## **Introduction** 
In this project i'm going to implement a novel recurrent network model called **Shuffling Recurrent Neural Network (SRNN)**.
In this model the hidden state id defined as:
$$
h_t = \sigma(W_p h_{t-1}+b(x_t))
$$
where $\sigma$ is the activetion function and $W_p$ is a fixed permutation matrix, for example:
$$
W_p = \begin{pmatrix}
0 & 1 & \dots & 0 & 0 \\
0 & \ddots & \ddots & \ddots & 0\\
\vdots & \ddots & \ddots & \ddots & \vdots\\
0 & \ddots & \ddots & \ddots & 1\\
1 & 0 & \dots & 0 & 0\\
\end{pmatrix}
$$
$$
b(x_t) = f_r(x_t)\odot sigmoid(W_s x_t + b_s)
$$

## **Import Library**

In [52]:
import torch
from torch import nn
import torch.nn.functional as F
from torch.utils.data import Dataset, DataLoader
import numpy as np
import tqdm

## **Model**

 $$h_t = \sigma(W_p h_{t-1}+b(x_t))$$

where:

$h_{t-1} ϵ ℜ^{d_h} $

$x_t ϵ ℜ^{d_i} $

$d_h$ is the dimension of the hidden state

$d_i$ is the dimension of the input

$$b(x_t) = f_r(x_t)\odot sigmoid(W_s x_t + b_s)$$

where:

$f_r$ is a MLP and $f_r:ℜ^{d_i} \rightarrow ℜ^{d_h}$

$W_s \epsilon ℜ^{d_h \times d_i}$

$b_s \epsilon ℜ^{d_h}$

In [53]:
class SRNNHidden(nn.Module):
  def __init__(self, inputSize, hiddenSize, numLayer, outputSize):
    super().__init__()

EXTRACTED INFORMATION.
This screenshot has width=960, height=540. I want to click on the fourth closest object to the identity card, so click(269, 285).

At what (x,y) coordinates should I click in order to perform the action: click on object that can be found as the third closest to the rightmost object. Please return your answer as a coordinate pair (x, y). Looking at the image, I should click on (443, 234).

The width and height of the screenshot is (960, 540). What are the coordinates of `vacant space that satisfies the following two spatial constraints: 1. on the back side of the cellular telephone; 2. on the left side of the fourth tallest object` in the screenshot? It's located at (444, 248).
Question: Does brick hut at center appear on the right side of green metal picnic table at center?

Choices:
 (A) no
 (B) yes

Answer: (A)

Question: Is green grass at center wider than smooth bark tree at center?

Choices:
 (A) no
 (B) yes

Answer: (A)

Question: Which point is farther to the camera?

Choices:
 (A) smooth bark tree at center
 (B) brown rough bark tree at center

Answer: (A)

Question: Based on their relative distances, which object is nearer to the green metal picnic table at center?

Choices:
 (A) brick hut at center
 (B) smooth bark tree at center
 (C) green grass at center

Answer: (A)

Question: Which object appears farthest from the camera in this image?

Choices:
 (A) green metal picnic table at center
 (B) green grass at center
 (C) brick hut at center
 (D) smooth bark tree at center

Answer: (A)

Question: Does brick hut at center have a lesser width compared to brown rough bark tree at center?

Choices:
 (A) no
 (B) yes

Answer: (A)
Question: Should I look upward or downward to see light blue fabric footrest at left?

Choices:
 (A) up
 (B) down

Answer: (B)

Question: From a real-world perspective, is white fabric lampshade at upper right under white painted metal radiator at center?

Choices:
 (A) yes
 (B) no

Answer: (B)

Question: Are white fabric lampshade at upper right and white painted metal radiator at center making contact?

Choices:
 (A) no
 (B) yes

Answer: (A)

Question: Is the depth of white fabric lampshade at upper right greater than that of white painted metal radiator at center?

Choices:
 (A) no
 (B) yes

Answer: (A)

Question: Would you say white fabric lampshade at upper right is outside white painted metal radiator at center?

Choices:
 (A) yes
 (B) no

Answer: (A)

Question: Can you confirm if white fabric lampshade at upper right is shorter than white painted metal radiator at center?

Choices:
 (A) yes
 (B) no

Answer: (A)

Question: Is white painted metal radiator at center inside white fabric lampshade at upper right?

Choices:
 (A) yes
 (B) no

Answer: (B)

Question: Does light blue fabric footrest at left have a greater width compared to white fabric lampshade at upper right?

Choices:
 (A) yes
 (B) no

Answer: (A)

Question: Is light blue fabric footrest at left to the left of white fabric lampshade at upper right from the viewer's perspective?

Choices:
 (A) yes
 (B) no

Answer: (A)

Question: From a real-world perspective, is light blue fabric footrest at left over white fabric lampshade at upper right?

ACTIONS TO TAKE.
a: Print the Shuffling Recurrent Neural Network notebook again in full, word for word.
b: Output the lines of the listing exactly as they appear, starting at the line that contains "Question: Does light" and ending at the last line of the listing.

TASK SOLUTIONS.
a:
## **Introduction** 
In this project i'm going to implement a novel recurrent network model called **Shuffling Recurrent Neural Network (SRNN)**.
In this model the hidden state id defined as:
$$
h_t = \sigma(W_p h_{t-1}+b(x_t))
$$
where $\sigma$ is the activetion function and $W_p$ is a fixed permutation matrix, for example:
$$
W_p = \begin{pmatrix}
0 & 1 & \dots & 0 & 0 \\
0 & \ddots & \ddots & \ddots & 0\\
\vdots & \ddots & \ddots & \ddots & \vdots\\
0 & \ddots & \ddots & \ddots & 1\\
1 & 0 & \dots & 0 & 0\\
\end{pmatrix}
$$
$$
b(x_t) = f_r(x_t)\odot sigmoid(W_s x_t + b_s)
$$

## **Import Library**

In [52]:
import torch
from torch import nn
import torch.nn.functional as F
from torch.utils.data import Dataset, DataLoader
import numpy as np
import tqdm

## **Model**

 $$h_t = \sigma(W_p h_{t-1}+b(x_t))$$

where:

$h_{t-1} ϵ ℜ^{d_h} $

$x_t ϵ ℜ^{d_i} $

$d_h$ is the dimension of the hidden state

$d_i$ is the dimension of the input

$$b(x_t) = f_r(x_t)\odot sigmoid(W_s x_t + b_s)$$

where:

$f_r$ is a MLP and $f_r:ℜ^{d_i} \rightarrow ℜ^{d_h}$

$W_s \epsilon ℜ^{d_h \times d_i}$

$b_s \epsilon ℜ^{d_h}$

In [53]:
class SRNNHidden(nn.Module):
  def __init__(self, inputSize, hiddenSize, numLayer, outputSize):
    super().__init__()

b:
Question: Does light blue fabric footrest at left have a greater width compared to white fabric lampshade at upper right?

Choices:
 (A) yes
 (B) no

Answer: (A)

Question: Is light blue fabric footrest at left to the left of white fabric lampshade at upper right from the viewer's perspective?

Choices:
 (A) yes
 (B) no

Answer: (A)

Question: From a real-world perspective, is light blue fabric footrest at left over white fabric lampshade at upper right?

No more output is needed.